Remember the Volcker Rule?
Given the amount of time since the Volcker Rule was proposed, it seems appropriate to refresh our recollections as to the history and intent of the rule. The Volcker Rule is a concept advocated by the eponymous former Federal Reserve Board Chairman Paul Volcker, who argued that proprietary securities trading by federally-insured banks introduced unacceptable risk to the Deposit Insurance Fund. In simple terms, Volcker argued that because bank deposits are backed by a government assurance (the Deposit Insurance Fund), banks should not engage in trading that exposes the DIF to (much) risk.

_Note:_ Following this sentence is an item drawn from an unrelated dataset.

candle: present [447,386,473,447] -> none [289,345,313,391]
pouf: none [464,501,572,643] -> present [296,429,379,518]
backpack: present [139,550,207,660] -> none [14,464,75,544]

In 1933, the Glass-Steagall Act forced a separation of commercial banking from investment banking and brokerage activities. This division more or less remained the rule until the Gramm-Leach-Bliley Act of 1999. Some observers attributed the repeal of the Glass-Steagall restrictions to the financial crisis of 2008, and the Volcker Rule found its way into the massive reform bill known as the Dodd-Frank Act.
The Final Rule
Section 619 of the Dodd-Frank Act contains restrictions on a financial institution's ability to engage in "proprietary trading" or be associated with a private equity/hedge fund. Proprietary trading is defined as “trading activity” in which a “banking entity” acts as “principal” in order to profit from “near-term” price changes. Banks often take positions in government securities as a way to invest cash productively and safely, or as a risk-management tool, and concerns arose that the Volcker Rule would cover such trading.

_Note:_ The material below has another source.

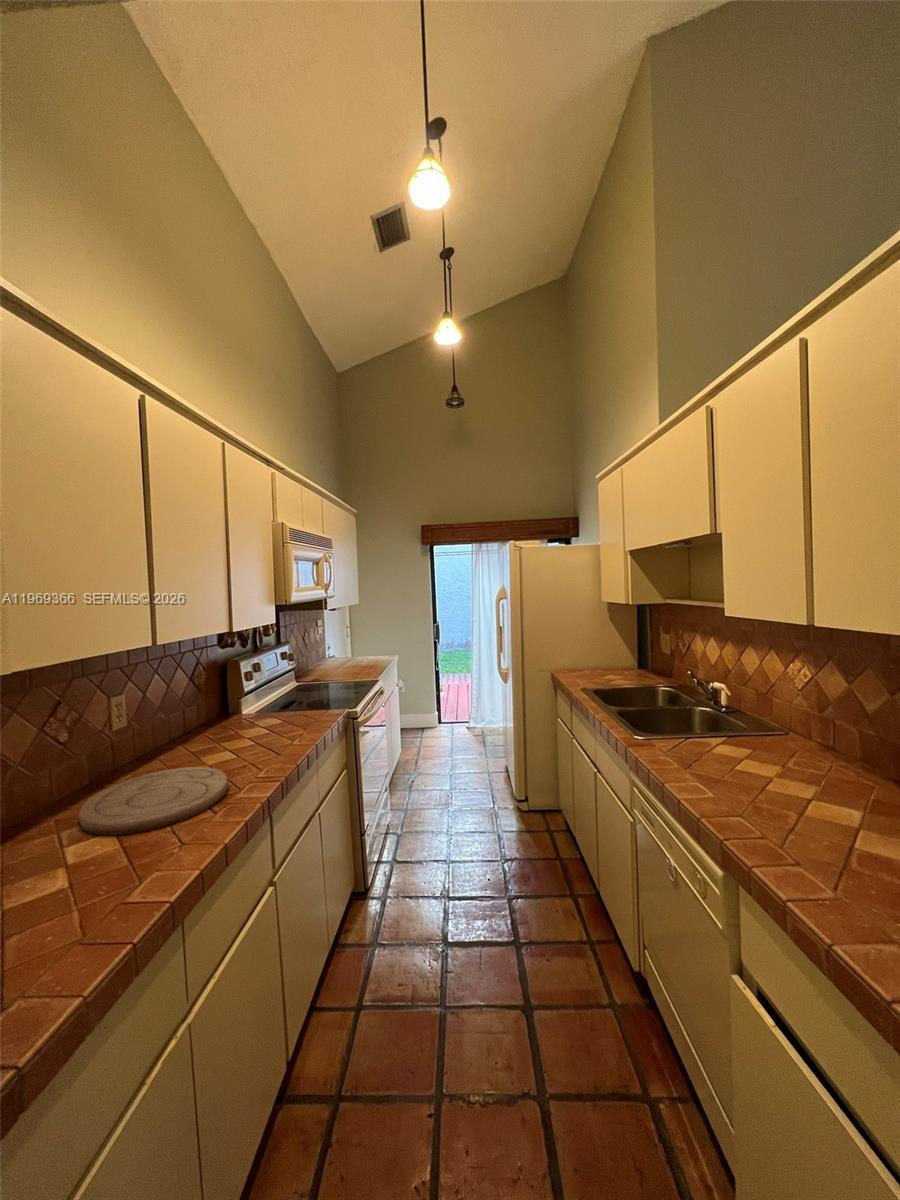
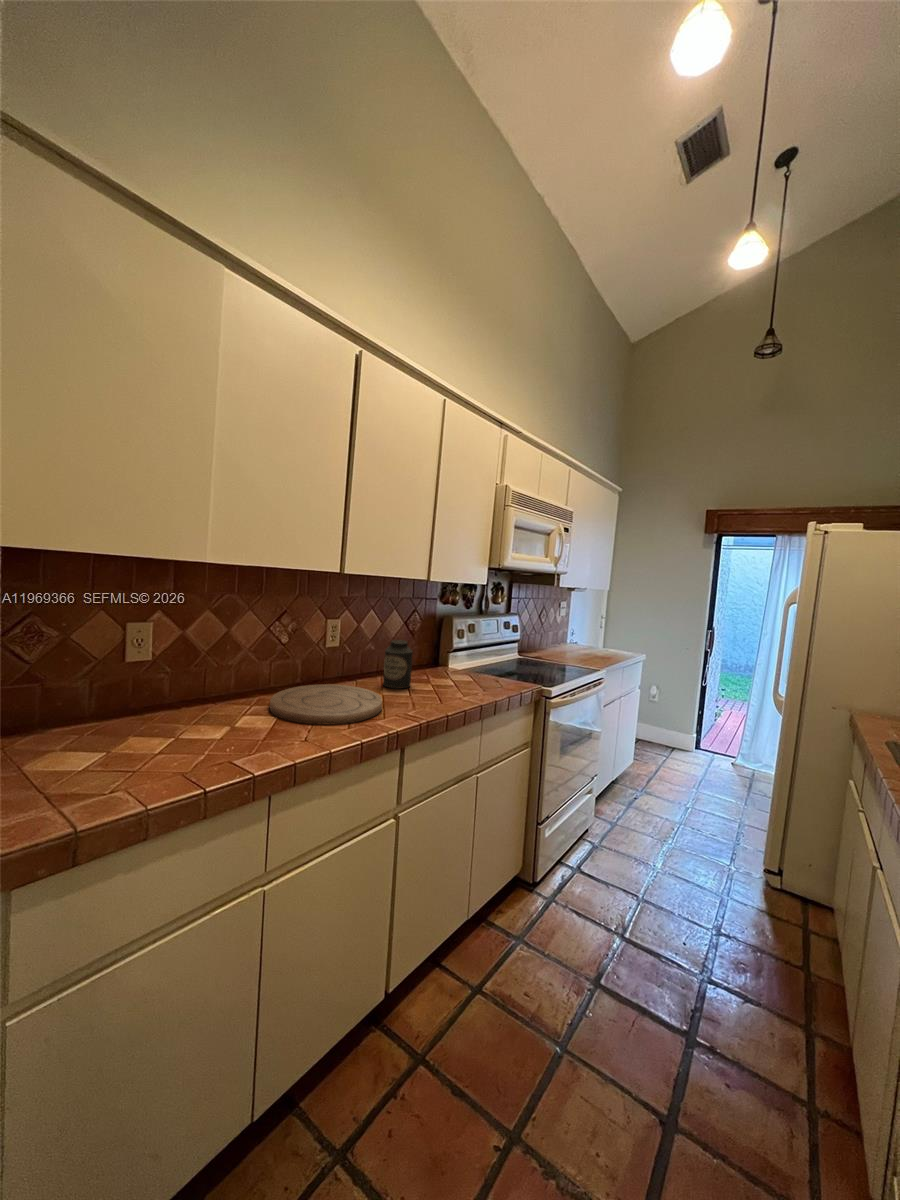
canister: none [189,701,226,758] -> present [383,640,413,689]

Following considerable input from the banking sector, the final rule differs from the original proposal in some important ways. Below are some highlights of the final rule.
- The final rule exempts proprietary trading in securities issued by the U.S. Treasury, Government-Sponsored Enterprises, municipalities and the FDIC.
- Banks with less than $10 billion in assets that do not trade in covered instruments are exempt from the compliance program requirements of the rule, and CEOs are not required to submit an attestation that their banks have a sufficient compliance program in place.
- Banks under $10 billion that do engage in covered activities can meet the "compliance program" requirements by simply including references to the Volcker Rule in their existing policies and procedures addressing only the activities that the community bank actually conducts.
- Also exempt are trading activities:
- as agent, broker or custodian;
- through a deferred compensation or pension plan;
- as trustee or in a fiduciary capacity on behalf of customers;
- to satisfy a debt previously contracted;
- repurchase and securities lending agreements; and
- risk-mitigating hedging activities.
The final Volcker Rule becomes effective April 1, 2014 (though the complete compliance deadline has been pushed back for banks under $10 billion to July 21, 2015).